Some big brands are still looking for the best way forward in the transition to digital and are facing a variety of challenges along the way, including internal issues, the need for more dynamic media approaches and the pressure to stay up-to-date in a quickly evolving space.
Digital marketing has been an adjustment for all companies, but, in a way, it has improved the efforts of small- and medium-sized business more than larger brands and enterprises because it has evened out the playing the field. Brands like Coca-Cola, P&G and Mondelez are pouring major resources into digital marketing, but recent changes to their approaches such as big hires, reconfigured departments and budget shifts suggest that finding a strategy they can commit to remains elusive.
One impediment is the internal hurdles big brands face when trying to implement new marketing tactics, particularly as fresh developments continue to burst on the scene — such as Snapchat’s ascendency this past year — making it difficult to determine where the most value and ROI might be found.
“They struggle to get digital marketing because of the different channels there are to choose from and the resource it takes to implement it effectively,” Mark Russell, marketing consultant at bmicro, told Marketing Dive. “Digital marketing thrives off the ability to act fast — just look at trending hashtags on Twitter and newsjacking the media.”
With digital marketing, smaller and mid-size brands are better able to compete, meaning big brands aren't going to win simply by throwing around more money to get noticed. Where traditional channels such as linear TV spots and national print campaigns require budgets that only the largest brands could bring to the table, digital channels offer a wide variety of price points for advertising as well as opportunities to reach an audience via more organic outreach. And technology allows SMB marketers access to tools that automate huge email campaigns as well as many high-level marketing functions such as data analytics for personalization and targeting.
While big brands have been active in digital marketing for years, a recent flurry of dustups to their marketing strategy suggest they are still struggling to the meet the challenge. Coke recently hired its first chief digital marketing officer to optimize its digital efforts and not just put ads on social media. Coca-Cola CMO Marcos de Quinto also recently said that TV advertising has a better ROI than digital, and added that the company is trying to transform into a digital company.
Last fall, P&G revamped its Facebook advertising approach to reduce its targeted advertising on the platform in favor of a broader brush to promote its consumer products. The company has also reduced the number of agencies it works with by 50% as it looks to be more efficient.
Also last fall, Mondelez shifted strategy when it created separate heads for e-commerce and for media and digital, responsibilities that had previously been combined under one executive. The move points to the growing importance the company is putting on e-commerce.
Soon after putting its digital agency under review, Pepsico moved its social media in-houseand started allowing third parties to bid on other digital marketing activities.

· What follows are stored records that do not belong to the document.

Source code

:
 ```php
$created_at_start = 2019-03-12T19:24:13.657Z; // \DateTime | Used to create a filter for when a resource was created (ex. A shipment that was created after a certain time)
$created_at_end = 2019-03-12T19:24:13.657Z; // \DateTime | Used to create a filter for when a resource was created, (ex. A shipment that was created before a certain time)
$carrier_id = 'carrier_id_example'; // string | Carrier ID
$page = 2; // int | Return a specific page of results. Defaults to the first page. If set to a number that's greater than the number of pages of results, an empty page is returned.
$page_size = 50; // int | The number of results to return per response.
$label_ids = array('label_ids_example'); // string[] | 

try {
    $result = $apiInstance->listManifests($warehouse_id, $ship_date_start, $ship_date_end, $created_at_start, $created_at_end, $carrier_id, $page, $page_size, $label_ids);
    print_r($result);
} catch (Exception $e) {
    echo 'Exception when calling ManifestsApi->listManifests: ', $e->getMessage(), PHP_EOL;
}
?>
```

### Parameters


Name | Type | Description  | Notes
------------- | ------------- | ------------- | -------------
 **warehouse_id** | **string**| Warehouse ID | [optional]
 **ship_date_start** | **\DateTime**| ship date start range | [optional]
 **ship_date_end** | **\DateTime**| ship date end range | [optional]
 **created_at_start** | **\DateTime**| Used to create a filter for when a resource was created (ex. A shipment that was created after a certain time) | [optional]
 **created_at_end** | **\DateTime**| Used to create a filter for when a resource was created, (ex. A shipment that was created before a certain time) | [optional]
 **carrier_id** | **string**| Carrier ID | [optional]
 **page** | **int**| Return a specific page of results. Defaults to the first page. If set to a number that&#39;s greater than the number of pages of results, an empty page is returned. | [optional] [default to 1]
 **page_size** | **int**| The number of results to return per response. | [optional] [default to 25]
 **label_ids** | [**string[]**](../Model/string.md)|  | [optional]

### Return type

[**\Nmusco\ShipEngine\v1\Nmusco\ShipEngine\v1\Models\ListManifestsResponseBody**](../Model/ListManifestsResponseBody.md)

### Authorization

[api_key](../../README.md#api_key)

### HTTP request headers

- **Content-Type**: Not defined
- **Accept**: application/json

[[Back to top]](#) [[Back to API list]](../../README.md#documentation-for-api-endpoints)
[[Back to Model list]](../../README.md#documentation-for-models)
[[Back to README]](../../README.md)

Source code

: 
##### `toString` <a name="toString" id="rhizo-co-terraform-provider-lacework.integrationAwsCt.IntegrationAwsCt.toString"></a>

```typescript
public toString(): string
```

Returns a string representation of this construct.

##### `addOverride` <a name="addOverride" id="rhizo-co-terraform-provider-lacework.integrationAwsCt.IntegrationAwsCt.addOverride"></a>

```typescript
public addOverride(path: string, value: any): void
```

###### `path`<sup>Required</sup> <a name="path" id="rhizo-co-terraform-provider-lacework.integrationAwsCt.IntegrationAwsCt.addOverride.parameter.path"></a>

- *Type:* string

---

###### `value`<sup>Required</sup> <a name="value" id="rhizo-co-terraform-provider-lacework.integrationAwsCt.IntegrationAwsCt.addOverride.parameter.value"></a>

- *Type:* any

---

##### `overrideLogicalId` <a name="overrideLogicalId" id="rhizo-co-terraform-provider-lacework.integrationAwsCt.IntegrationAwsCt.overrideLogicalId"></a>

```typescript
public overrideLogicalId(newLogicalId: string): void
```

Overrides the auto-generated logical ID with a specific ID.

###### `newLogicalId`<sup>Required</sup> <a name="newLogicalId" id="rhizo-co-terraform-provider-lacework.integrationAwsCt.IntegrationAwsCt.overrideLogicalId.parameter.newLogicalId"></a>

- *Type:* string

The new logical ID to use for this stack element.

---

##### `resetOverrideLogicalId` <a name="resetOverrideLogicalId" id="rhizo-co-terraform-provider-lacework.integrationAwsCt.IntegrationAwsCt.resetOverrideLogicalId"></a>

One reason big brands may be struggling is that their marketing teams and infrastructure were built to support traditional media buys, but digital advertising requires a wholly different strategy.
The issue is traditional tactics attract a passive consumer sitting in front of TV or reading a newspaper, but digital marketing puts the customer in charge of searching for relevant information, always ready to filter or click away from content that isn’t relevant.
"Not only is digital a different medium, it’s a different audience that has new expectations when it comes to advertising," said Annalea Krebs, founder of influencer marketing company, Social Nature.